Microscopy Filter IO Types
I met with Luis Ibanez and Jim Miller to discuss how the best representation for filter I/O issues have been handled in ITK previously. They suggested itk::SpatialObject and itk::LabelObject. LabelObject seems like a good intermediate between an image based representation and an object(cell) based representation, and allows for either perspective depending on which is more convenient. LabelObject uses run-length enconding of objects in an image which results in a lot of compression. LabelObject also allows for objects to be attributed with values (e.g. cell size, intensity, velocity). One downside is that there are not currently many filters in ITK that use LabelObjects. In our research, we (Kishore) have already been working with LabelObjects as the output to segmentation filters. This seems like a promising approach. We need to standardize the representation of cells in xy, xyt, xyz, xyzt, xyzt+division using LabelObjects and the associated cellular attributes. We are also working on a filter for converting LabelObjects into a GoFigure IO file format.
Greatest Common Denominator
We also discussed what the "greatest common denominator" of interchange between microscopy image analysis groups is.
- ITK filters: A preferred method for sharing microscopy processing filters is by submitting a paper to the Insight Journal and a class or classes to ITK. This mechanism provides for peer reviewed publication, automatic testing, and easy access to the code.
- Plugins for different apps: Another approach for collaboration amongst different groups is through the creation of plugins for existing microscopy image analysis applications. Plugins allow for extending the capabilities of an application to meet the needs of the user without having to recode all the common needs of an application such as visualization and manual editing of segmentation results. Such an approach can aid in the development cycle by providing a means for visualizing and verifying the results of a new filter and makes it easier to tune the parameters to a filter.

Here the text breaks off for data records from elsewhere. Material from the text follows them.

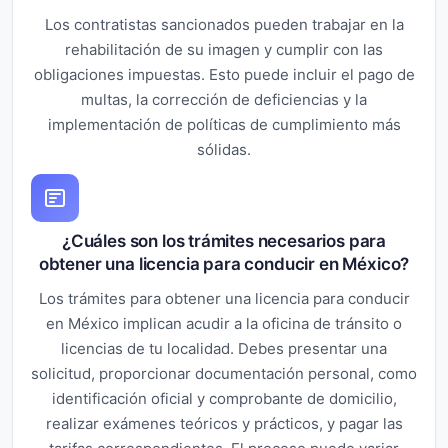
Los contratistas sancionados pueden trabajar en la
rehabilitación de su imagen y cumplir con las
obligaciones impuestas. Esto puede incluir el pago de
multas, la corrección de deficiencias y la
implementación de políticas de cumplimiento más
sólidas.
¿Cuáles son los trámites necesarios para
obtener una licencia para conducir en México?
Los trámites para obtener una licencia para conducir
en México implican acudir a la oficina de tránsito o
licencias de tu localidad. Debes presentar una
solicitud, proporcionar documentación personal, como
identificación oficial y comprobante de domicilio,
realizar exámenes teóricos y prácticos, y pagar las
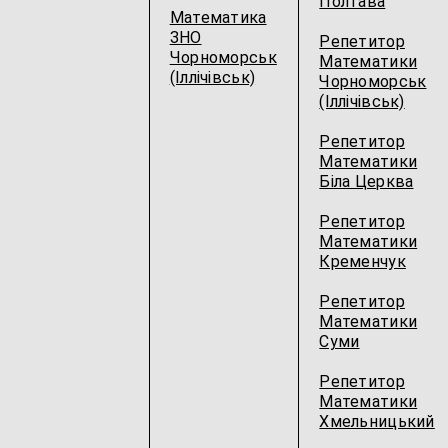
Полтава
Математика
ЗНО
Репетитор
Чорноморськ
Математики
(Іллічівськ)
Чорноморськ
(Іллічівськ)
Репетитор
Математики
Біла Церква
Репетитор
Математики
Кременчук
Репетитор
Математики
Суми
Репетитор
Математики
Хмельницький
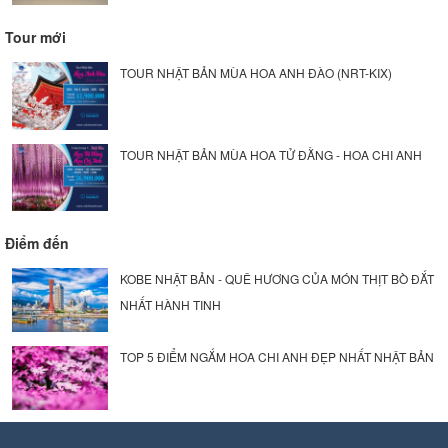
Tour mới
TOUR NHẬT BẢN MÙA HOA ANH ĐÀO (NRT-KIX)
TOUR NHẬT BẢN MÙA HOA TỬ ĐẰNG - HOA CHI ANH
Điểm đến
KOBE NHẬT BẢN - QUÊ HƯƠNG CỦA MÓN THỊT BÒ ĐẮT
NHẤT HÀNH TINH
TOP 5 ĐIỂM NGẮM HOA CHI ANH ĐẸP NHẤT NHẬT BẢN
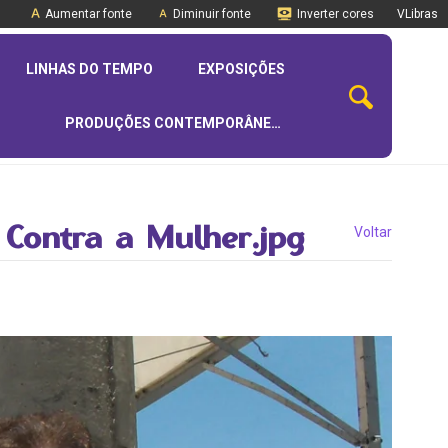
Aumentar fonte
Diminuir fonte
Inverter cores
VLibras
LINHAS DO TEMPO
EXPOSIÇÕES
PRODUÇÕES CONTEMPORÂNEAS
a Contra a Mulher.jpg
Voltar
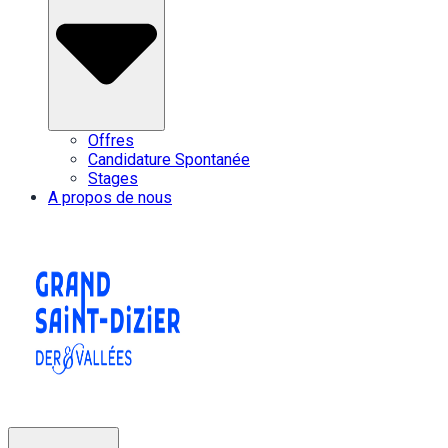
Offres
Candidature Spontanée
Stages
A propos de nous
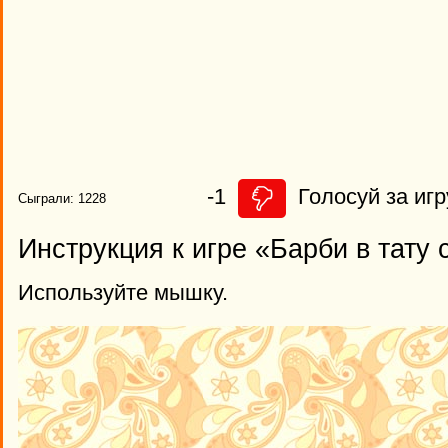
-1
Голосуй за игр
Сыграли: 1228
Инструкция к игре «Барби в тату
Используйте мышку.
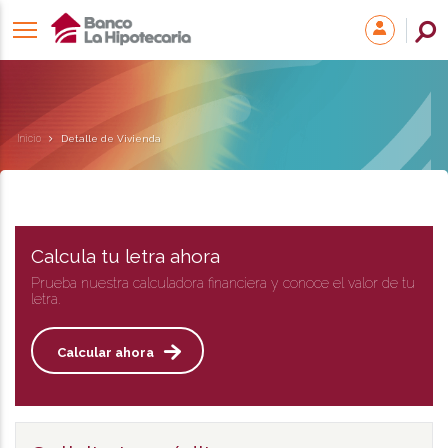
Inicio
Detalle de Vivienda
Calcula tu letra ahora
Prueba nuestra calculadora financiera y conoce el valor de tu
letra.
Calcular ahora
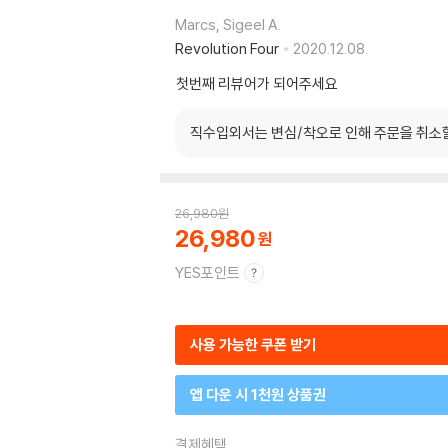
Marcs, Sigeel A.
Revolution Four
2020.12.08.
첫번째 리뷰어가 되어주세요
직수입외서는 변심/착오로 인해 주문을 취소
26,980
원
26,980
YES포인트
사용 가능한 쿠폰 받기
앱 다운 시 1천원 상품권
결제혜택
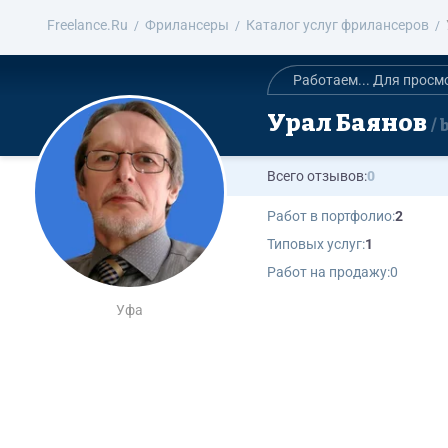
Freelance.Ru
Фрилансеры
Каталог услуг фрилансеров
Работаем... Для просм
Урал Баянов
Всего отзывов:
0
Работ в портфолио:
2
Типовых услуг:
1
Работ на продажу:
0
Уфа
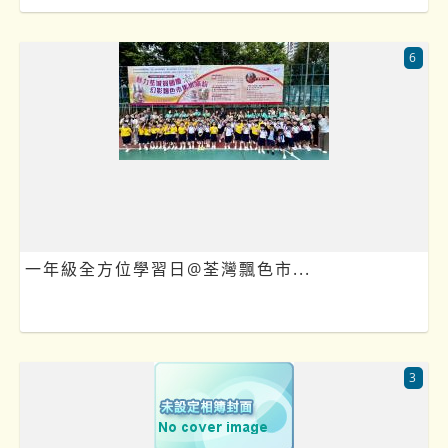
6
一年級全方位學習日@荃灣飄色市...
3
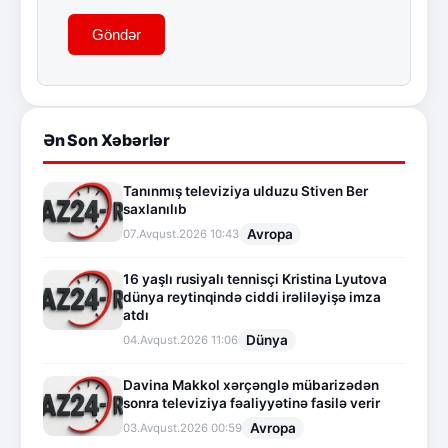
Göndər
Ən Son Xəbərlər
Tanınmış televiziya ulduzu Stiven Ber
saxlanılıb
Avropa
07.Avqust.2026 10:43
16 yaşlı rusiyalı tennisçi Kristina Lyutova
dünya reytinqində ciddi irəliləyişə imza
atdı
Dünya
04.Avqust.2026 11:06
Davina Makkol xərçənglə mübarizədən
sonra televiziya fəaliyyətinə fasilə verir
Avropa
03.Avqust.2026 00:59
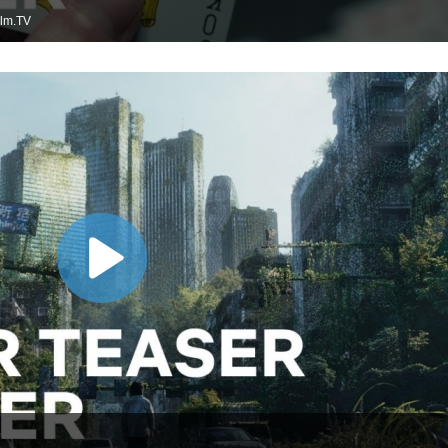
ilm.TV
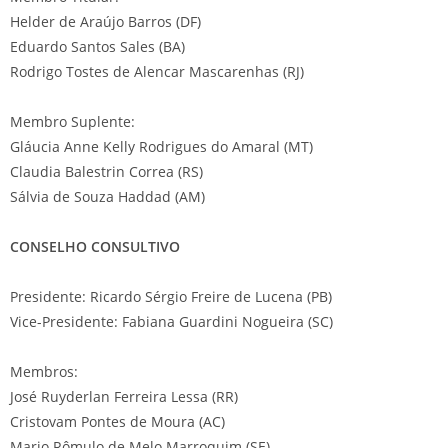
Helder de Araújo Barros (DF)
Eduardo Santos Sales (BA)
Rodrigo Tostes de Alencar Mascarenhas (RJ)
Membro Suplente:
Gláucia Anne Kelly Rodrigues do Amaral (MT)
Claudia Balestrin Correa (RS)
Sálvia de Souza Haddad (AM)
CONSELHO CONSULTIVO
Presidente: Ricardo Sérgio Freire de Lucena (PB)
Vice-Presidente: Fabiana Guardini Nogueira (SC)
Membros:
José Ruyderlan Ferreira Lessa (RR)
Cristovam Pontes de Moura (AC)
Mario Rômulo de Melo Marroquim (SE)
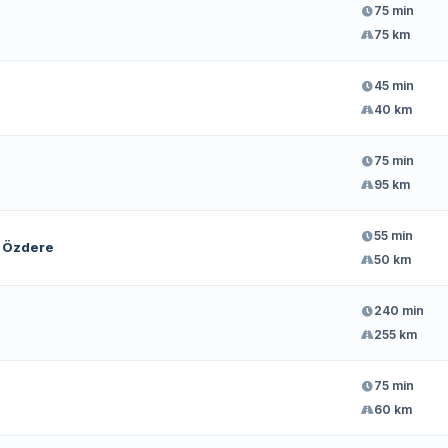
75 min
75 km
45 min
40 km
75 min
95 km
55 min
– Özdere
50 km
240 min
255 km
75 min
60 km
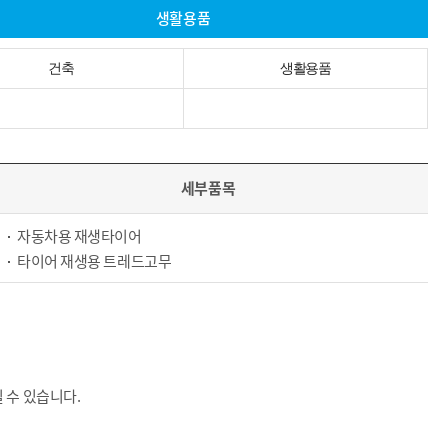
생활용품
건축
생활용품
세부품목
자동차용 재생타이어
타이어 재생용 트레드고무
 수 있습니다.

- Creation of a "microscopy data interchange format": Another approach is to have a standard interchange format for microscopy data that would encapsulate images, metadata, segmented cells/tracks/lineages, and object annotations. Such an approach would allow for any application in any language to work together as long as it reads and writes this format. The trick of course is defining the format and providing readers/writers. This issue is related to the meta format and filter IO format issues above.